今さらそんな事に気付いたというのでもなく、あえて無視してきたという面はあるかもしれない。NICUで重症新生児の治療方針について議論しているときに、ふと、今の自分達の議論とナチの倫理との境界はどこかと考えることがある。境界を考えるということは、同一の空間で互いに接しあっていると暗に認めたということではないか。これ以上続けても苦痛しか生まない延命処置を中止するべきだろうかという議論と、生きるに値しない命の抹殺と、その間には境界線が必要になるだけの連続性があるということか。
境界線が必要なほどお互いに接しているというだけで許され難いような気もする。しっかりした境界線があればそれでよい、十分な緩衝地帯が確保されていればなお宜しいという論も成り立つような気もする。どうなのだろう。
自分達は生命を慈しんでいるがナチは障害者をゴミのように捨てたという境界線の引き方ができるだろうか。ナチス時代の面々だって、自分達は生命を慈しみ尊重する故に生きるに値しない人生から解放してさしあげるのだと、自ら信じていた面があったかもしれない。彼らは慈悲に溢れた心でガス室のスイッチを押していたのかもしれない。あるいは、ユダヤ人であるという不幸や障害者であるという不幸から彼らを救い出す方法がこれしかないのだという無力感や慚愧の念に涙していたかもしれない。彼らの自身に対する倫理的評価は、決して、今の私たちのそれより低くはなかったに違いないとは思う。
不勉強で彼らが実際にどう考えていたのか私は知らない。知りたいと思う。後世に批判者により書かれた本では、彼らが鬼畜であるとの思い込みが先に立って、彼ら自身は自分達のやってることを何とも思わなかったか或いは自分達でも鬼畜行為だと思ってやってたかのどちらかだったように決めつけられている。少なくとも私はそんな本しか読んだことがなかった。でも、彼らは案外と私たちと紙一重な考え方をしていたのかもしれない。あるいは後世の私たちのほうが、自分達が思っている以上に彼らと紙一重なところに居るかもしれないとと申すべきなのか。
トラックバックもと記事のコメントで、筆者のswan slab氏は
現代の監視社会なり管理アーキテクチャーのなかでの音を立てない静かな暴力というものに、”全体主義”の連続性をみるわけです
と御言及である。この言葉が胸に響く。
重症新生児の治療方針に関して、私たちは万能の指針を欲しがる。
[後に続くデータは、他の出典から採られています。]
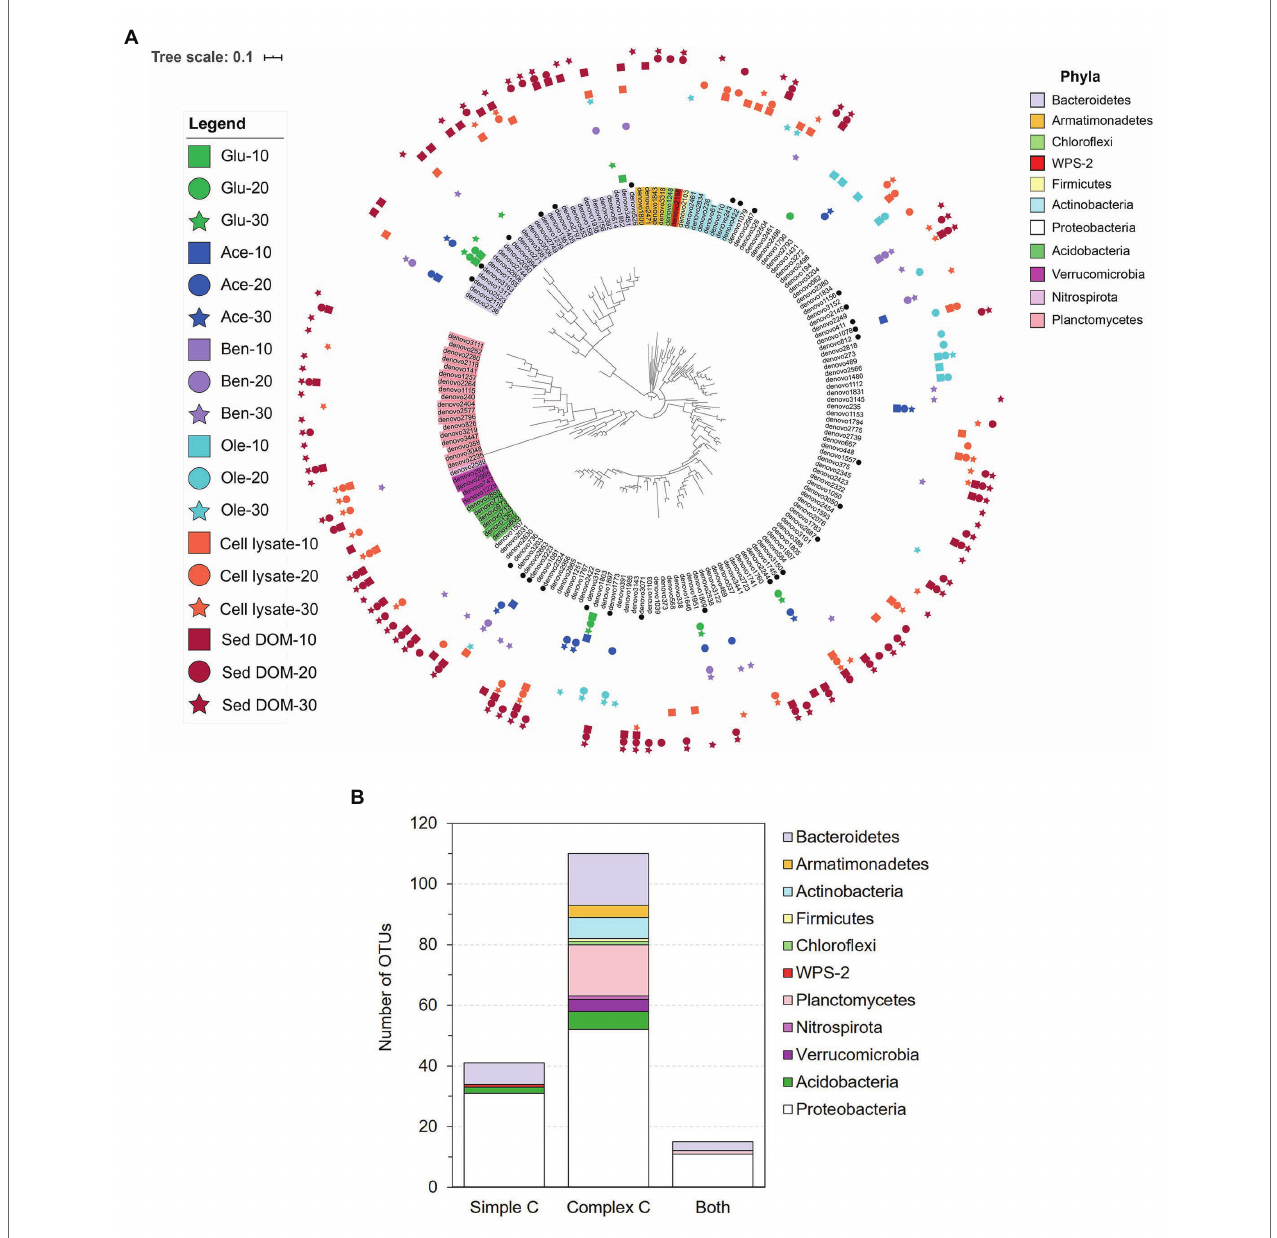
FIGURE 4 | Selected operational taxonomic units (OTUs; one-way ANOVA with Dunnett’s multiple comparison adjustment, p < 0.01) that were enriched by simple C (glucose, acetate, benzoate, or oleic acid) or complex C [bacterial cell lysate or sediment dissolved organic matter (DOM)] sources as compared to the unamended control. (A) Phylogenetic tree of the 166 enriched OTUs. OTU labels are highlighted according to their phyla. Black dots designate OTUs for which we obtained representative isolates (99–100% identity). Markers surrounding the tree denote the day (10 – square, 20 – circle, or 30 – star) and C substrate in which the OTU was significantly enriched. (B) The number of OTUs that were enriched exclusively by simple C, exclusively by complex C, and by both simple and complex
その指針にさえ従えば道徳的にも法的にも免罪が得られるような指針を。「疾患Aなら救命不要」などという露骨なものは言うに及ばず、「多くの意見を求め倫理委員会にも諮って決めましょう」といったメタレベルの指針であっても、結局は免罪を得られる万能の指針には違いない。これもまた「現代の監視社会なり管理アーキテクチャー」なんじゃないかと思う。私たちは自らを監視し、社会に対して自らを弁明する。
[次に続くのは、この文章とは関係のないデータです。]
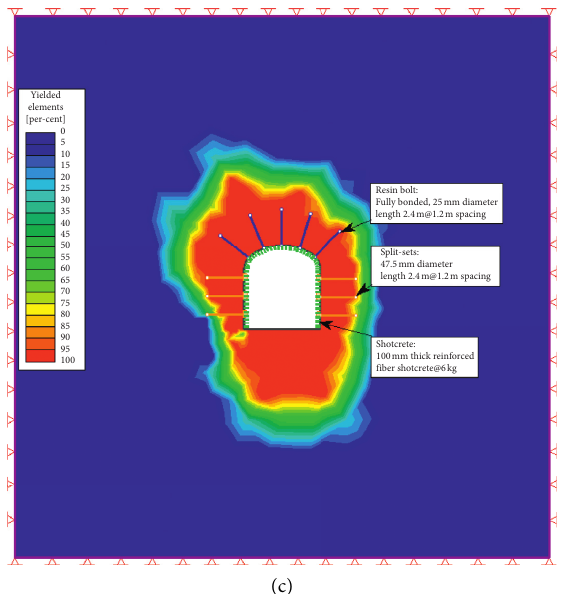
Figure 12: Simulation effect of the original support scheme. (a) The distribution of maximum principal stress. (b) The displacement of surrounding rock. (c) The distribution of rock mass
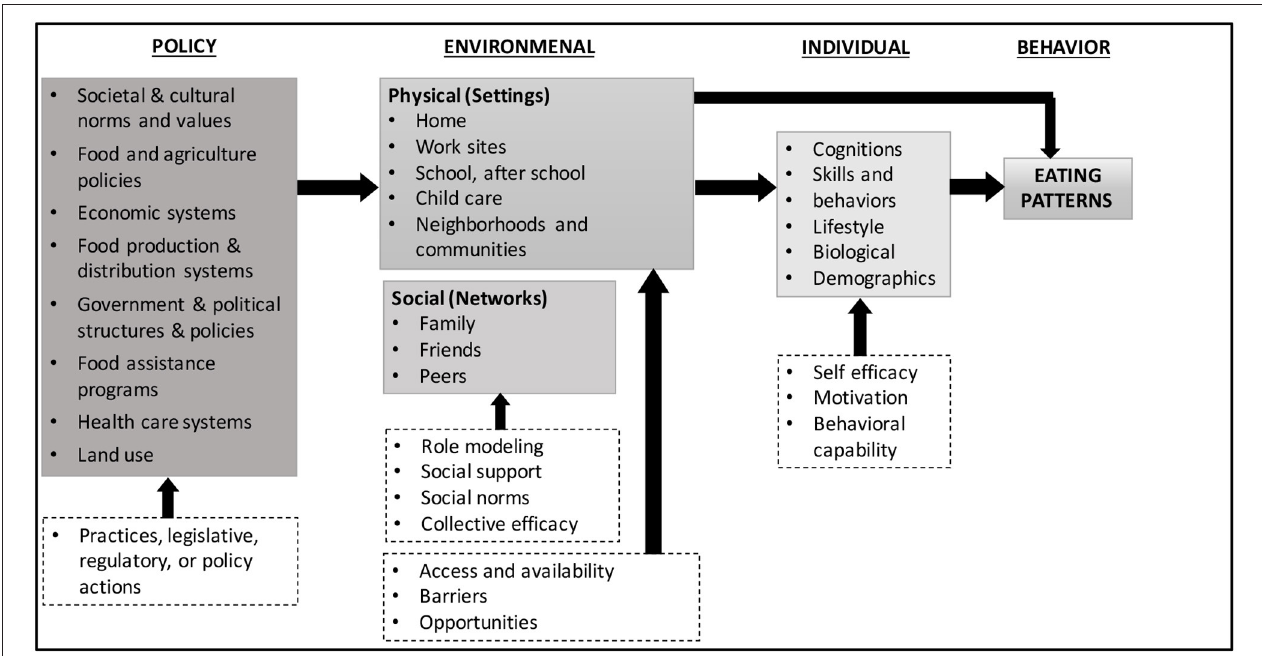
FIGURE 1 | Ecological framework depicting multiple influences on what people eat [adapted from Story et al.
むろん、とことん心マッサージを続けることが最善ではない。どこかの時点で、自分たちの手から母親の手へ赤ちゃんをお返しせねばならぬ。それはそういうものだと私は思う。でも「そういうものだ」というこの言葉こそ、コメント欄に議論されている「空気」ではないかとも思う。それで我々の仕事が完遂できたと申しあげてしまっては、その空気に流されているだけじゃないかとも思う。赤ちゃんの生命を慈しんだつもりで、実は「音を立てない静かな暴力」をふるっているのではないかという懸念がどうしても残る。
赤ちゃんに対しても、じつは親御さんに対しても。